(The data begins)

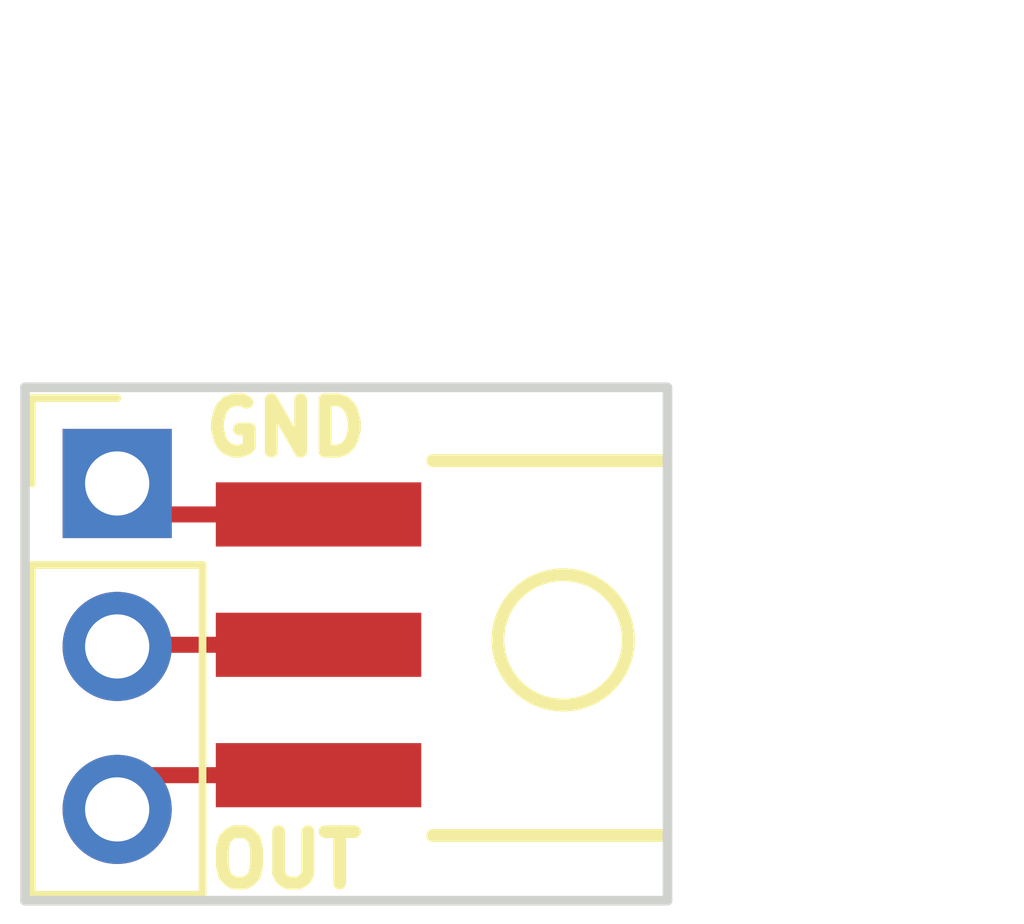
<source format=kicad_pcb>
(kicad_pcb (version 4) (host pcbnew 4.0.7-e2-6376~61~ubuntu18.04.1)

  (general
    (links 3)
    (no_connects 0)
    (area 144.848719 101.6986 157.148601 113.4886)
    (thickness 1.6)
    (drawings 11)
    (tracks 6)
    (zones 0)
    (modules 2)
    (nets 4)
  )

  (page A4)
  (title_block
    (title pulseox-clamp-cb)
    (date 2018-07-18)
    (rev 2.1)
    (company IRNAS)
  )

  (layers
    (0 F.Cu signal)
    (31 B.Cu signal)
    (32 B.Adhes user)
    (33 F.Adhes user)
    (34 B.Paste user)
    (35 F.Paste user)
    (36 B.SilkS user)
    (37 F.SilkS user)
    (38 B.Mask user)
    (39 F.Mask user)
    (40 Dwgs.User user)
    (41 Cmts.User user hide)
    (42 Eco1.User user hide)
    (43 Eco2.User user hide)
    (44 Edge.Cuts user)
    (45 Margin user hide)
    (46 B.CrtYd user hide)
    (47 F.CrtYd user hide)
    (48 B.Fab user hide)
    (49 F.Fab user hide)
  )

  (setup
    (last_trace_width 0.25)
    (trace_clearance 0.2)
    (zone_clearance 0.508)
    (zone_45_only no)
    (trace_min 0.2)
    (segment_width 0.2)
    (edge_width 0.15)
    (via_size 0.6)
    (via_drill 0.4)
    (via_min_size 0.4)
    (via_min_drill 0.3)
    (uvia_size 0.3)
    (uvia_drill 0.1)
    (uvias_allowed no)
    (uvia_min_size 0.2)
    (uvia_min_drill 0.1)
    (pcb_text_width 0.3)
    (pcb_text_size 1.5 1.5)
    (mod_edge_width 0.15)
    (mod_text_size 1 1)
    (mod_text_width 0.15)
    (pad_size 1.524 1.524)
    (pad_drill 0.762)
    (pad_to_mask_clearance 0.2)
    (aux_axis_origin 0 0)
    (visible_elements FFFFFF7F)
    (pcbplotparams
      (layerselection 0x00030_80000001)
      (usegerberextensions false)
      (excludeedgelayer true)
      (linewidth 0.100000)
      (plotframeref false)
      (viasonmask false)
      (mode 1)
      (useauxorigin false)
      (hpglpennumber 1)
      (hpglpenspeed 20)
      (hpglpendiameter 15)
      (hpglpenoverlay 2)
      (psnegative false)
      (psa4output false)
      (plotreference true)
      (plotvalue true)
      (plotinvisibletext false)
      (padsonsilk false)
      (subtractmaskfromsilk false)
      (outputformat 1)
      (mirror false)
      (drillshape 1)
      (scaleselection 1)
      (outputdirectory ""))
  )

  (net 0 "")
  (net 1 "Net-(P1-Pad1)")
  (net 2 "Net-(P1-Pad2)")
  (net 3 "Net-(P1-Pad3)")

  (net_class Default "This is the default net class."
    (clearance 0.2)
    (trace_width 0.25)
    (via_dia 0.6)
    (via_drill 0.4)
    (uvia_dia 0.3)
    (uvia_drill 0.1)
    (add_net "Net-(P1-Pad1)")
    (add_net "Net-(P1-Pad2)")
    (add_net "Net-(P1-Pad3)")
  )

  (module Pin_Headers:Pin_Header_Straight_1x03_Pitch2.54mm (layer F.Cu) (tedit 5B4DB9AA) (tstamp 5B4DB999)
    (at 148.5011 105.0036)
    (descr "Through hole straight pin header, 1x03, 2.54mm pitch, single row")
    (tags "Through hole pin header THT 1x03 2.54mm single row")
    (path /5B4DB9EA)
    (fp_text reference P1 (at 0 -2.33) (layer F.SilkS) hide
      (effects (font (size 1 1) (thickness 0.15)))
    )
    (fp_text value "Header 3" (at 0 7.41) (layer F.Fab) hide
      (effects (font (size 1 1) (thickness 0.15)))
    )
    (fp_line (start -0.635 -1.27) (end 1.27 -1.27) (layer F.Fab) (width 0.1))
    (fp_line (start 1.27 -1.27) (end 1.27 6.35) (layer F.Fab) (width 0.1))
    (fp_line (start 1.27 6.35) (end -1.27 6.35) (layer F.Fab) (width 0.1))
    (fp_line (start -1.27 6.35) (end -1.27 -0.635) (layer F.Fab) (width 0.1))
    (fp_line (start -1.27 -0.635) (end -0.635 -1.27) (layer F.Fab) (width 0.1))
    (fp_line (start -1.33 6.41) (end 1.33 6.41) (layer F.SilkS) (width 0.12))
    (fp_line (start -1.33 1.27) (end -1.33 6.41) (layer F.SilkS) (width 0.12))
    (fp_line (start 1.33 1.27) (end 1.33 6.41) (layer F.SilkS) (width 0.12))
    (fp_line (start -1.33 1.27) (end 1.33 1.27) (layer F.SilkS) (width 0.12))
    (fp_line (start -1.33 0) (end -1.33 -1.33) (layer F.SilkS) (width 0.12))
    (fp_line (start -1.33 -1.33) (end 0 -1.33) (layer F.SilkS) (width 0.12))
    (fp_line (start -1.8 -1.8) (end -1.8 6.85) (layer F.CrtYd) (width 0.05))
    (fp_line (start -1.8 6.85) (end 1.8 6.85) (layer F.CrtYd) (width 0.05))
    (fp_line (start 1.8 6.85) (end 1.8 -1.8) (layer F.CrtYd) (width 0.05))
    (fp_line (start 1.8 -1.8) (end -1.8 -1.8) (layer F.CrtYd) (width 0.05))
    (fp_text user %R (at 0 2.54 90) (layer F.Fab) hide
      (effects (font (size 1 1) (thickness 0.15)))
    )
    (pad 1 thru_hole rect (at 0 0) (size 1.7 1.7) (drill 1) (layers *.Cu *.Mask)
      (net 1 "Net-(P1-Pad1)"))
    (pad 2 thru_hole oval (at 0 2.54) (size 1.7 1.7) (drill 1) (layers *.Cu *.Mask)
      (net 2 "Net-(P1-Pad2)"))
    (pad 3 thru_hole oval (at 0 5.08) (size 1.7 1.7) (drill 1) (layers *.Cu *.Mask)
      (net 3 "Net-(P1-Pad3)"))
    (model ${KISYS3DMOD}/Pin_Headers.3dshapes/Pin_Header_Straight_1x03_Pitch2.54mm.wrl
      (at (xyz 0 0 0))
      (scale (xyz 1 1 1))
      (rotate (xyz 0 0 0))
    )
  )

  (module tsl252:tsl252 (layer F.Cu) (tedit 5B4DB9A5) (tstamp 5B4DB9A0)
    (at 153.162 109.0422 90)
    (descr "ambient light sensor, i2c interface, 6-pin chipled package, https://docs.broadcom.com/docs/AV02-2315EN")
    (tags "ambient light sensor chipled")
    (path /5B4DB845)
    (attr smd)
    (fp_text reference U1 (at 0.762 -4.318 90) (layer F.SilkS) hide
      (effects (font (size 1 1) (thickness 0.15)))
    )
    (fp_text value tsl252 (at 1.524 1.016 90) (layer F.Fab) hide
      (effects (font (size 1 1) (thickness 0.15)))
    )
    (pad 3 smd rect (at 3.556 -1.524 90) (size 1 3.2) (layers F.Cu F.Paste F.Mask)
      (net 1 "Net-(P1-Pad1)"))
    (pad 2 smd rect (at 1.524 -1.524 90) (size 1 3.2) (layers F.Cu F.Paste F.Mask)
      (net 2 "Net-(P1-Pad2)"))
    (pad 1 smd rect (at -0.508 -1.524 90) (size 1 3.2) (layers F.Cu F.Paste F.Mask)
      (net 3 "Net-(P1-Pad3)"))
    (model ${KISYS3DMOD}/Opto-Devices.3dshapes/Broadcom_APDS-9301.wrl
      (at (xyz 0 0 0))
      (scale (xyz 1 1 1))
      (rotate (xyz 0 0 0))
    )
  )

  (dimension 8.001 (width 0.25) (layer Dwgs.User)
    (gr_text "8,00 mm" (at 161.29 107.5436 270) (layer Dwgs.User)
      (effects (font (size 1 1) (thickness 0.25)))
    )
    (feature1 (pts (xy 157.0736 111.506) (xy 162.6184 111.506)))
    (feature2 (pts (xy 157.0736 103.505) (xy 162.6184 103.505)))
    (crossbar (pts (xy 159.9184 103.505) (xy 159.9184 111.506)))
    (arrow1a (pts (xy 159.9184 111.506) (xy 159.331979 110.379496)))
    (arrow1b (pts (xy 159.9184 111.506) (xy 160.504821 110.379496)))
    (arrow2a (pts (xy 159.9184 103.505) (xy 159.331979 104.631504)))
    (arrow2b (pts (xy 159.9184 103.505) (xy 160.504821 104.631504)))
  )
  (dimension 10.0076 (width 0.3) (layer Dwgs.User)
    (gr_text "10,00 mm" (at 152.2222 98.806) (layer Dwgs.User)
      (effects (font (size 1.3 1.3) (thickness 0.3)))
    )
    (feature1 (pts (xy 147.066 103.505) (xy 147.066 97.6554)))
    (feature2 (pts (xy 157.0736 103.505) (xy 157.0736 97.6554)))
    (crossbar (pts (xy 157.0736 100.3554) (xy 147.066 100.3554)))
    (arrow1a (pts (xy 147.066 100.3554) (xy 148.192504 99.768979)))
    (arrow1b (pts (xy 147.066 100.3554) (xy 148.192504 100.941821)))
    (arrow2a (pts (xy 157.0736 100.3554) (xy 155.947096 99.768979)))
    (arrow2b (pts (xy 157.0736 100.3554) (xy 155.947096 100.941821)))
  )
  (gr_text OUT (at 151.13 110.871) (layer F.SilkS)
    (effects (font (size 0.8 0.8) (thickness 0.2)))
  )
  (gr_text GND (at 151.13 104.14) (layer F.SilkS)
    (effects (font (size 0.8 0.8) (thickness 0.2)))
  )
  (gr_circle (center 155.448 107.442) (end 155.448 108.458) (layer F.SilkS) (width 0.2))
  (gr_line (start 153.416 110.49) (end 156.972 110.49) (angle 90) (layer F.SilkS) (width 0.2))
  (gr_line (start 153.416 104.648) (end 156.972 104.648) (angle 90) (layer F.SilkS) (width 0.2))
  (gr_line (start 157.0736 111.506) (end 147.066 111.506) (angle 90) (layer Edge.Cuts) (width 0.15))
  (gr_line (start 157.0736 103.505) (end 157.0736 111.506) (angle 90) (layer Edge.Cuts) (width 0.15))
  (gr_line (start 147.066 103.505) (end 157.066 103.505) (angle 90) (layer Edge.Cuts) (width 0.15))
  (gr_line (start 147.066 103.505) (end 147.066 111.505) (angle 90) (layer Edge.Cuts) (width 0.15))

  (segment (start 151.638 105.4862) (end 148.9837 105.4862) (width 0.25) (layer F.Cu) (net 1))
  (segment (start 148.9837 105.4862) (end 148.5011 105.0036) (width 0.25) (layer F.Cu) (net 1) (tstamp 5B4DBA66))
  (segment (start 151.638 107.5182) (end 148.5265 107.5182) (width 0.25) (layer F.Cu) (net 2))
  (segment (start 148.5265 107.5182) (end 148.5011 107.5436) (width 0.25) (layer F.Cu) (net 2) (tstamp 5B4DBA69))
  (segment (start 151.638 109.5502) (end 149.0345 109.5502) (width 0.25) (layer F.Cu) (net 3))
  (segment (start 149.0345 109.5502) (end 148.5011 110.0836) (width 0.25) (layer F.Cu) (net 3) (tstamp 5B4DBA6C))

)

</source>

(The data ends)

- **Task details**
As listed above, the lines from the line with "hole pin header" to the line with "(fp_line (start 1.27 -1.27)" are to be echoed exactly, with both ends included and nothing added.

- **Result of the task**
    (tags "Through hole pin header THT 1x03 2.54mm single row")
    (path /5B4DB9EA)
    (fp_text reference P1 (at 0 -2.33) (layer F.SilkS) hide
      (effects (font (size 1 1) (thickness 0.15)))
    )
    (fp_text value "Header 3" (at 0 7.41) (layer F.Fab) hide
      (effects (font (size 1 1) (thickness 0.15)))
    )
    (fp_line (start -0.635 -1.27) (end 1.27 -1.27) (layer F.Fab) (width 0.1))
    (fp_line (start 1.27 -1.27) (end 1.27 6.35) (layer F.Fab) (width 0.1))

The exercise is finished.